До середины шестого класса Витя был совершенно средним мальчиком, не блистая в школе, лениво переваливался с четверки на тройку, к постоянному огорчению матери. Не выделялся в дворовой табели о рангах. Их было трое друзей: Валерка - Грин (происхождение прозвища настолько запутанное, что Виктор его уже не помнил), Паша - Шкет (самый высокий в классе, к десятому вытянулся под метр девяносто) и он, Витька - Крот. В шестом их и еще нескольких шестиклашек взяла в оборот группка второсортных девятиклассников. По всем правилам армейской дедовщины, строго соблюдая - "разделяй и властвуй". У каждого образовался свой "хозяин", который его и только его шпынял, отвешивал подзатыльники, угощал "саечками" и "сливками", отбирал деньги, аккуратно оставляя пятак на бутерброд с кабачковой икрой. Заставлял приносить из дому конфеты, стоять на атасе у туалета, отбирал чистые тетрадки и обложки для учебников. Пацаны страдали каждый в одиночку - чужие "хозяева" были с ними приветливы и вроде бы даже как и защищали. Через месяц Валерка не выдержал и пожаловался классной. Его "хозяина" - Борьку Ускова - прочистили на комсомольском собрании. А через два дня Валерка нашел в раздевалке свою новую зеленую нейлоновую куртку разорванной и перепачканной в свежей краске. Куртку повесили спиной на острый гвоздь и потянули. Покупка куртки больно ударила по более чем скромному бюджету Валеркиной мамы. Валерка сразу пошел к комсомольскому секретарю. И нарвался. Оказалось, что Борьки Ускова и в школе то в тот день не было - он гонял мяч за городскую команду на областном турнире. И узнал Валерка, что ябед никто не любит, и что нечего по заборам лазить. И получил Валерка по первое число. Сначала от матери, потом от Борьки.
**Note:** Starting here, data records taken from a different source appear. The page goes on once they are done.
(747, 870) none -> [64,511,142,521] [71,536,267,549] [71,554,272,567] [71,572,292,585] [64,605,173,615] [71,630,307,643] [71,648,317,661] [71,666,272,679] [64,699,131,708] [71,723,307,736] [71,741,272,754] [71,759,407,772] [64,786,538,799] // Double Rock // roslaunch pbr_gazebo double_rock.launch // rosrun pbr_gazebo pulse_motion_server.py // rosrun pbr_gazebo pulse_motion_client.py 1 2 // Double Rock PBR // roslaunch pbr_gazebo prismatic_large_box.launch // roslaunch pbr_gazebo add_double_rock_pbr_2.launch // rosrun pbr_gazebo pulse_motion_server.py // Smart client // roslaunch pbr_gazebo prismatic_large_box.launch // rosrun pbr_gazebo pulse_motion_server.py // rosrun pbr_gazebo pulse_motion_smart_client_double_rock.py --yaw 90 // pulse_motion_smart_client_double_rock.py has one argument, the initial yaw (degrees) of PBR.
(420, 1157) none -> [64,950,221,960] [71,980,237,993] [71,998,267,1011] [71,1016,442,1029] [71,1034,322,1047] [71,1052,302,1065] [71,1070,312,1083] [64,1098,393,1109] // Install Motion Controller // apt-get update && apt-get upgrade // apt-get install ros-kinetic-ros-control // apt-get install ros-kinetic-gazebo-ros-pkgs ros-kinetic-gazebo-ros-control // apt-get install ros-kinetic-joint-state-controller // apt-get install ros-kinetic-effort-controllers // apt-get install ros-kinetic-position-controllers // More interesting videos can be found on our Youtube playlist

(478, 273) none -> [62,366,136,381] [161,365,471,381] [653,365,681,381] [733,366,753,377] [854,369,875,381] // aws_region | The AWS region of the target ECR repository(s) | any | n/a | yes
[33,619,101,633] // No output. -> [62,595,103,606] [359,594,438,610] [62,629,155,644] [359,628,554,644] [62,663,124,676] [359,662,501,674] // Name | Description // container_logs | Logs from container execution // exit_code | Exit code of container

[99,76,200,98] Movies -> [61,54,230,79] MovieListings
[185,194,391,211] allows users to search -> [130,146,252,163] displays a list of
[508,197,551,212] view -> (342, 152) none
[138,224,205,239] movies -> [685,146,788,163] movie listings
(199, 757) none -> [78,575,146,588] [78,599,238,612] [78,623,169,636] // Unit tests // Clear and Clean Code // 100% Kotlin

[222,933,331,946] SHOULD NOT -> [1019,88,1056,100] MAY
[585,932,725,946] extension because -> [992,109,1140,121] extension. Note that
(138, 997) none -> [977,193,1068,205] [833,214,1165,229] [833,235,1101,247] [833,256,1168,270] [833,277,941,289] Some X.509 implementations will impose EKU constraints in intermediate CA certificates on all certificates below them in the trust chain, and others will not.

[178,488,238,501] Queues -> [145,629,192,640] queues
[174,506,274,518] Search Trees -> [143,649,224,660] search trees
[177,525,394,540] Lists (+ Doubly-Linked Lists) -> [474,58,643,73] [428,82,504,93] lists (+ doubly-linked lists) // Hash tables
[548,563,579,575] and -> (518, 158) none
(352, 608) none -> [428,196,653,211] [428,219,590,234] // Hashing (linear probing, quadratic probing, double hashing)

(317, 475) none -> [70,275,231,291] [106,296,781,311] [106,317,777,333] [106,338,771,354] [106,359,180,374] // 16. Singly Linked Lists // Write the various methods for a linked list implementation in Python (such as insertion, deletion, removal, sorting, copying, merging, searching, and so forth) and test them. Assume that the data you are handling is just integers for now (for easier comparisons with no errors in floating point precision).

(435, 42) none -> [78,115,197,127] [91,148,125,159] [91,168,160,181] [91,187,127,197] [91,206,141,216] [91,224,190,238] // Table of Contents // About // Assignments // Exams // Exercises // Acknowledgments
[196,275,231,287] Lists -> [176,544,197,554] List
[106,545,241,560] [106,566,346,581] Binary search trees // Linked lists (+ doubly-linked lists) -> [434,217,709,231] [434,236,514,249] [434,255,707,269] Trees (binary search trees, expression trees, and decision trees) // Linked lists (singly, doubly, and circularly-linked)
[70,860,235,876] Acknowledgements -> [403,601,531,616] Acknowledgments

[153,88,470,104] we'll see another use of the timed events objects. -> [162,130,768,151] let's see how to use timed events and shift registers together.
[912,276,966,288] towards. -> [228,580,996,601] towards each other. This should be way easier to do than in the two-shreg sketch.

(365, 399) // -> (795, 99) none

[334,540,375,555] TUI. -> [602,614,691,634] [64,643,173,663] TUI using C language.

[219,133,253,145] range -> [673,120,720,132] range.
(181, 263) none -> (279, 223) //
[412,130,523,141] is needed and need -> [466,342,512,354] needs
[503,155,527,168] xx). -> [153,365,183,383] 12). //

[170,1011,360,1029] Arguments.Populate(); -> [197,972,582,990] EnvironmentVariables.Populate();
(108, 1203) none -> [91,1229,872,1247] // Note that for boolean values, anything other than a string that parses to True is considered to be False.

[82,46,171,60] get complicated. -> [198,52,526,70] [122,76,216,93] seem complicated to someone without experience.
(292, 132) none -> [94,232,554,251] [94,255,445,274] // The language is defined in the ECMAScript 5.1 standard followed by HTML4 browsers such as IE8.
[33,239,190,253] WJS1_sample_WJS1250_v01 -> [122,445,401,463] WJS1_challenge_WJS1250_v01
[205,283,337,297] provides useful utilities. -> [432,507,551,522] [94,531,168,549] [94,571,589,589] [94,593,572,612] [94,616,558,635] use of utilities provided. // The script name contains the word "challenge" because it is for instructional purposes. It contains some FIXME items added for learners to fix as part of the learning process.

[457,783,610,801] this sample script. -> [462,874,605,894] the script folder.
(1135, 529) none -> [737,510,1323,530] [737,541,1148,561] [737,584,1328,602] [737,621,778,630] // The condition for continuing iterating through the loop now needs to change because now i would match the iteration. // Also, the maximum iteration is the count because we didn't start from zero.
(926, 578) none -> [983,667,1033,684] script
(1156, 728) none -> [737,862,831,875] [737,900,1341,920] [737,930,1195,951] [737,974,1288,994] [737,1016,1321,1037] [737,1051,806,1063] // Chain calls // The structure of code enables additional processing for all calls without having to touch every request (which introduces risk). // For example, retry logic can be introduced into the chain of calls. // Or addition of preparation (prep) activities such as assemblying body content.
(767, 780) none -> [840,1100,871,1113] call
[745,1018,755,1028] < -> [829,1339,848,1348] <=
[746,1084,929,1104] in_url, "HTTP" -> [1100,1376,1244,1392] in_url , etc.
К зиме "хозяева" начали потихоньку терять интерес к шестиклассникам, школу охватывало очередное повальное увлечение - прыгучие шарики из резинового клея. Только Санчо - Витькин "хозяин" - не упускал случая задеть подопечного. Однажды Витька принес в школу отцовскую шариковую ручку - тяжелый цилиндр из маслянисто блестящего металла в муаровых кольцах, с гравировкой: "Найдет ищущий, дойдет идущий!" А рассеянный Санчо как раз забыл ручку. Выхватил у Витьки и в ответ на жалобный протест больно треснул массивной ручкой по лбу. Развернулся и медленно пошел, важно покачиваясь. У Витьки внутри закипело, глаза прошибли слезы: "Стой! Отдай!" - прошептал он. Но Санчо расслышал в гаме коридора второго этажа, вернулся. "- Кто тут квакает?" Витька хотел его убить, вырвать сердце и выжать как мокрую тряпку у доски. Витька неловко ткнул возвышавшегося над ним на голову Санчо в живот. Витьку ожгло, как медузу хватил. А Санчо пошатнулся, захрипел, попытался расстегнуть тесный ворот рубашки, ноги его подломились. Санчо лежал на полу, неестественно вывернув голову на одну сторону, а ноги - на другую. Витька гордо стоял над ним, его переполняла хмельная сила.